[Document text]
=-=-=

Tehran’s hardliners want Iran to be isolated from the West to keep their hold on power and prevent any form of rapprochement, particularly with the United States, which they see as not having Iran’s best interests at heart. American politicians, particularly republicans and the Trump Administration, want to isolate Iran to change what they call “malign behavior”—though they have on numerous occasions called for regime change. Pulling out the JCPOA, has in turn emboldened these hardline forces in Tehran.
At the news of Zarif’s resignation, Secretary of State Mike Pompeo tweeted: “We note @JZarif’s resignation. We’ll see if it sticks. Either way, he and @HassanRouhani are just front men for a corrupt religious mafia. We know @khamenei_ir makes all final decisions. Our policy is unchanged—the regime must behave like a normal country and respect its people.”
To the Trump Administration, Zarif is part of a monolith not capable of reforming itself. But to Iranians he is a key influential figure—some hold him in the same light as the nationalist Prime Minister Mohammad Mossadegh who was toppled by the CIA and MI6 in 1953. One Iranian tweeted in Persian that “Zarif’s resignation has the same result as Mehdi Bazargan’s,” referring to Iran’s interim prime minister who resigned shortly after taking the post during the revolution. “The field becomes more open to hardliners.” When news of Zarif stepping down broke, a hardline Iranian journalist, tweeted: “Shut the door behind you, Yankee. Go and never come back.”
It’s not too surprising that Zarif’s resignation didn’t “stick,” as Pompeo put it. According to several Iranian MPs, Zarif has tried to resign over a dozen times, but this was the first time it was done so publicly, and thus, turned out to be a great political play of brinkmanship. President Rouhani praised Zarif less than a day after his resignation offer, while his chief of staff said that Rouhani had “a clear sign of the satisfaction of the representative of the people of Iran about the wise and effective positions and work of Dr. Zarif.” He even got the endorsement of the Islamic Revolutionary Guard Corps’ Qods Force commander Qassem Soleimani, who called him the “main person in charge of Iran’s foreign policy,” and will always be “supported and approved by senior government officials, especially by the Supreme Leader.” Zarif has, for the time being, come out on top in this domestic tug-of-war.
Had Zarif been allowed to resign, his exit would’ve inflicted damage on any possibility of detente with the United States and keeping the JCPOA alive. His critics rightfully point to the fact that he defended the indefensible—including Iran’s involvement in Syria and human rights violations inside the country—which is his job: promoting the narrative of an internationally isolated and repressive government. But beyond that, Zarif is not just an approachable government official, he is the only Iranian diplomat capable of sitting down with his U.S. counterpart to negotiate a multilateral agreement. The JCPOA, a confidence building measure, allowed Zarif to step in to de-escalate an incident during January 2016 in which two U.S. Navy vessels and their crew drifted into Iranian waters and were detained and later released.
The Trump administration merely sees Zarif’s resignation offer as part of a zero-sum game. This is problematic when there is no dialogue except empty offers to “talk,” while the U.S. carries a big stick. Even at the height of the Cold War, the United States and Soviet Union communicated. Under the current U.S. administration, we don’t even have that. Without someone like Zarif to try to talk both countries off a ledge, the United States and Iran would be more likely to go down a path of conflict.
After the initial news of Zarif’s resignation was shared online, several Iranians tweeted, “Winter is coming,” referring to the popular Game of Thrones catchphrase.
Luckily, Zarif seems to have pulled a Jon Snow resurrection for the sake of diplomacy.

=-=-=

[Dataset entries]
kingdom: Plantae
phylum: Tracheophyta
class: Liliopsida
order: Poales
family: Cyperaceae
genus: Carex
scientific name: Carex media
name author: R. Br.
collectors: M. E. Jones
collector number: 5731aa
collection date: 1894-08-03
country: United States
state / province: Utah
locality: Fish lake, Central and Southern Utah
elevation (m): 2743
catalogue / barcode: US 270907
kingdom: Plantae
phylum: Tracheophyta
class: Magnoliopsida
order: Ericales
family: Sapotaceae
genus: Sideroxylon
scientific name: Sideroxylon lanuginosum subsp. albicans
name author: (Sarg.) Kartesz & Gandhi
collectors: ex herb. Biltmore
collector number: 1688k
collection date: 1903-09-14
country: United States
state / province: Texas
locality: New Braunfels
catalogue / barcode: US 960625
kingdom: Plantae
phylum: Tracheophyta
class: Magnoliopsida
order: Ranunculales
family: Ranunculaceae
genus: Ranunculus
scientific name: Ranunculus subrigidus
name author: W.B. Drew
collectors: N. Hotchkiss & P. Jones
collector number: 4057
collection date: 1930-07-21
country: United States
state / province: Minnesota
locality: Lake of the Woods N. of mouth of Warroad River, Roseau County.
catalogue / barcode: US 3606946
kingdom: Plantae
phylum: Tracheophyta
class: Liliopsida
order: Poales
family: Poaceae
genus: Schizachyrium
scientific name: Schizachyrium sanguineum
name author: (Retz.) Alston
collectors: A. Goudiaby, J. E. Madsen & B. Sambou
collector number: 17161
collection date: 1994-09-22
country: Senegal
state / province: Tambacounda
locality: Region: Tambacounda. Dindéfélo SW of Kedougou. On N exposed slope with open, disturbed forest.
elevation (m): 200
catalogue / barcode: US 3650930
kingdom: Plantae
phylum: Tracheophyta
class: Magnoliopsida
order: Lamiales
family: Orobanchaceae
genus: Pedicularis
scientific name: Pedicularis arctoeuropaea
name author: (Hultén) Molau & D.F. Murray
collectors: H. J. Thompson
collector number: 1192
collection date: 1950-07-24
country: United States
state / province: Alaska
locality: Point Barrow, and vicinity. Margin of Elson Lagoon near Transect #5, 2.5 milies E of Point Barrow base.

=-=-=

[Exercise prompt]
In the piece on Zarif's resignation, reproduce everything from "The Trump administration merely" down to "of Thrones catchphrase.", swapping "Soviet Union" for "USSR".

[Result for this task]
The Trump administration merely sees Zarif’s resignation offer as part of a zero-sum game. This is problematic when there is no dialogue except empty offers to “talk,” while the U.S. carries a big stick. Even at the height of the Cold War, the United States and USSR communicated. Under the current U.S. administration, we don’t even have that. Without someone like Zarif to try to talk both countries off a ledge, the United States and Iran would be more likely to go down a path of conflict.
After the initial news of Zarif’s resignation was shared online, several Iranians tweeted, “Winter is coming,” referring to the popular Game of Thrones catchphrase.